■ **EXERCISE DETAILS**: Leaving out the images, please output every entry exactly as it appears.

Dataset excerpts
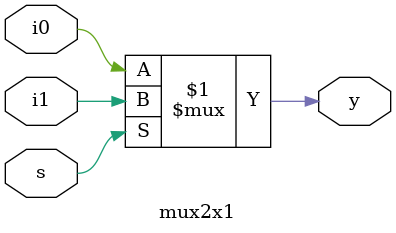
<source format=v>
`timescale 1ns / 1ps
module mux2x1(i0,i1,s,y);
input i0,i1;
input s;
output y;
//assign y= (~s&i[0])|(s&i[1]);
assign y= s?i1:i0;


endmodule

</source>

■ **SOLUTION**:
<source format=v>
`timescale 1ns / 1ps
module mux2x1(i0,i1,s,y);
input i0,i1;
input s;
output y;
//assign y= (~s&i[0])|(s&i[1]);
assign y= s?i1:i0;


endmodule

</source>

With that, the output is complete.